- _Problem 1_
Answer these questions from the forum thread on valve clatter, one line each:
(a) What compression ratio does the original poster suspect the original 389 has?
(b) Besides Sunoco 94 octane, what does Flyboy add at each fill-up?
(c) What is the airport fuel that Eric Animal recommends called, and what color is it?
- _Problem 2_
In the forum thread on valve clatter, explain why Rukee advises removing some timing.
- _Problem 3_
Carry the forum thread on the 1965 GTO's valve clatter forward from where it stops.

# Valve clatter, low octane questions?



## acs1123 (Jul 17, 2009)

Recently purchased 65 GTO, 389, 4 bbl, 4 spd, etc. Has original 389 with I suspect 10.75 to 1 C.R. Has much low octane valve clatter when accelerating. Anybody have a fix for this?


----------



## jetstang (Nov 5, 2008)

Racing fuel, 50/50 with Premium. Take out a couple degrees of timing, but you are going have to run the best fuel you can find with substantial octane boost. I know guys that run moth balls to raise octane, although I haven't been gutsy enough to do it myself.


----------



## Flyboy (Sep 21, 2009)

acs1123 said:


> Recently purchased 65 GTO, 389, 4 bbl, 4 spd, etc. Has original 389 with I suspect 10.75 to 1 C.R. Has much low octane valve clatter when accelerating. Anybody have a fix for this?


I had same issue when bought my GTO. Each fill up I put in Sunoco 94 octane with a bottle of Octane 104 and a quart of Maxlead 2000 (tetraethyl lead) and never had issue again.


----------



## Rukee (Feb 8, 2007)

jetstang said:


> Racing fuel, 50/50 with Premium. Take out a couple degrees of timing, but you are going have to run the best fuel you can find with substantial octane boost. I know guys that run moth balls to raise octane, although I haven't been gutsy enough to do it myself.


:agree
Find a local circle race track and call and ask which gas stations sell the race fuel(if there's a track, some station sells the fuel). Run 50/50 with premium. There are 2 stations around me but each are about 20 miles away. Also, if there is a small air strip around you you may be able to buy aviation fuel. In my town I have to put it into gas cans then fill up at home as they won't let you pump it right into the car as they will with the race fuel. You will not believe the performance change with the race fuel. And it smells nice too. 
Also, like jetstang said, remove some timing, you don't want it to make that noise at all, if you have cast pistons it WILL break them over time. Ask me, I know personally.


----------



## Eric Animal (Oct 28, 2007)

:agree That isn't "valve clatter" it's detonation AKA pinging...little hot explosions caused by poor fuel quality.....it will knock holes in your pistons eventually. The gas at airports, that you want, is 100LL and is blue in color. Put a 5 gal. can of that in with some 92 or 93 octane pump pee and you will be fine!


----------



## geeteeohguy (Feb 2, 2008)

- _Recorded information_

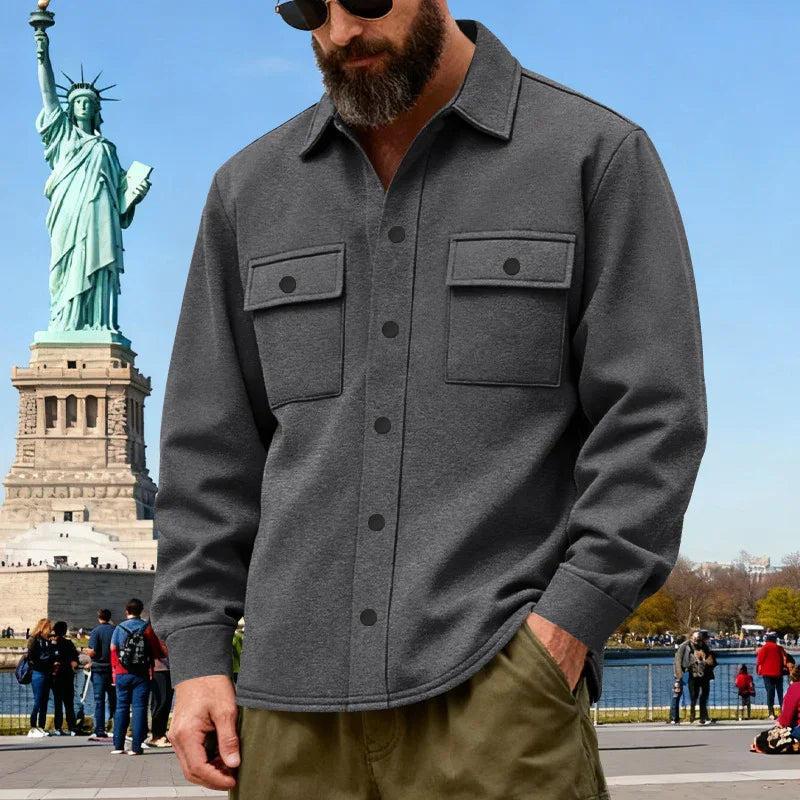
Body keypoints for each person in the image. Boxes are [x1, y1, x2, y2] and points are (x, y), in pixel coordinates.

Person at [150, 2, 707, 797]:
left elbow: (655, 420)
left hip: (499, 701)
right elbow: (208, 450)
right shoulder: (247, 191)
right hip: (285, 727)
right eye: (312, 7)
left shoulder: (595, 156)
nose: (341, 32)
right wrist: (199, 654)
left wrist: (564, 633)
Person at [110, 598, 165, 755]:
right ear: (141, 611)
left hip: (122, 673)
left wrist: (115, 671)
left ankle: (118, 745)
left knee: (121, 708)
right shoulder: (147, 628)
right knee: (140, 708)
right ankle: (136, 746)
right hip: (142, 674)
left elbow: (113, 650)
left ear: (126, 611)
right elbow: (157, 653)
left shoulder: (119, 628)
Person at [83, 609, 116, 741]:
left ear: (99, 618)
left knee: (99, 701)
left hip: (99, 670)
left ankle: (100, 729)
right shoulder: (116, 630)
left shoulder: (96, 631)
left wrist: (86, 652)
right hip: (113, 670)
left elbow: (93, 652)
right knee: (114, 700)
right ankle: (116, 727)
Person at [50, 620, 80, 736]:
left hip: (57, 677)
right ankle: (72, 727)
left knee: (58, 704)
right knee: (69, 704)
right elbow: (75, 659)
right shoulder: (69, 643)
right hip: (68, 676)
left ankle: (58, 727)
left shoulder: (53, 644)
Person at [25, 618, 54, 737]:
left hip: (47, 673)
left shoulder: (47, 641)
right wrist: (46, 661)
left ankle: (41, 726)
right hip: (38, 673)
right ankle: (33, 727)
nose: (51, 630)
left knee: (44, 701)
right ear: (44, 627)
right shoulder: (34, 640)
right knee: (38, 700)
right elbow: (32, 657)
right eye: (49, 627)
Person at [145, 636, 173, 747]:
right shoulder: (151, 631)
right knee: (160, 701)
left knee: (166, 702)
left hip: (168, 669)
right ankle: (156, 735)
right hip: (158, 669)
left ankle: (160, 733)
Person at [757, 631, 789, 719]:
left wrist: (758, 671)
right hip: (778, 672)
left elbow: (759, 661)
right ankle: (783, 711)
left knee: (770, 692)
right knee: (780, 691)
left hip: (767, 673)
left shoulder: (764, 648)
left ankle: (771, 712)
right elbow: (785, 659)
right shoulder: (779, 648)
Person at [670, 632, 699, 724]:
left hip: (687, 672)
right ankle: (674, 717)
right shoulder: (684, 646)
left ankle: (681, 717)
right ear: (692, 637)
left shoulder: (693, 646)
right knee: (677, 695)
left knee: (684, 695)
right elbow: (678, 661)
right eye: (696, 638)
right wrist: (678, 677)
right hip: (681, 673)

- _Output 1_
(a) 10.75 to 1.
(b) A bottle of Octane 104 and a quart of Maxlead 2000 (tetraethyl lead).
(c) 100LL, which is blue.

- _Output 2_
Rukee says the engine should not make that noise at all. If the engine has cast pistons, the noise will break them over time, and Rukee knows this from personal experience.

- _Output 3_
The guys are right! It's not valve clatter, it's pre-ignition: your engine is acting like a diesel, only the explosions are happening when the pistons are on their way UP the bore, not at the top and not on the way down. I broke 4 pistons in a 428 back in the '80's this way, running cheapo fuel and listening to the stereo too loud to hear my impending doom. Knocked the ring lands right out of them. Recently, I've had a hand in overhauling the 389 with dished pistons, which lower the compression to about 9:1 and allow the use of pump gas. If you're running stock 10.75 (like I am and Rukee, and others), you need to boost the octane.


----------



## 66tempestGT (Nov 28, 2009)

dished pistons! you wont be sorry. you wont be tied to a leash. you can drive anywhere you want and fill up at the pump. and if you think pump gas is high that racing gas will make new pistons seem cheap. the power difference will be minimal, especially if you are driving the high compression car around "detuned" to try to get by.


----------



## Rukee (Feb 8, 2007)

Sorry, but performance difference between race gas and high compression VS dished pistons and premium is minimal??? seriously?? Dude, come by my house, I'll give you a ride. You'll never say that again!!! cheers


----------



## 66tempestGT (Nov 28, 2009)

LOL we arent talkin 15:1. dish piston and tight deck clearance you probably still close to 9.5:1 vs. 10.75 whats that 20 hp maybe? :cheers


----------



## Rukee (Feb 8, 2007)

pfft! There's more then 20 HP just adding the race fuel to the premium for the high compression(that's n0o crap!! Come for the ride!!), then deduct for the dished pistons......


----------



## 66tempestGT (Nov 28, 2009)

i would like to go for a ride in that car of yours, maybe someday. but i would really rather drive! :cool arty:


----------



## Rukee (Feb 8, 2007)

66tempestGT said:


> i would like to go for a ride in that car of yours, maybe someday.* but i would really rather drive!* :cool arty:


Yeah, that ain't gunna happen!!!:shutme


----------



## jetstang (Nov 5, 2008)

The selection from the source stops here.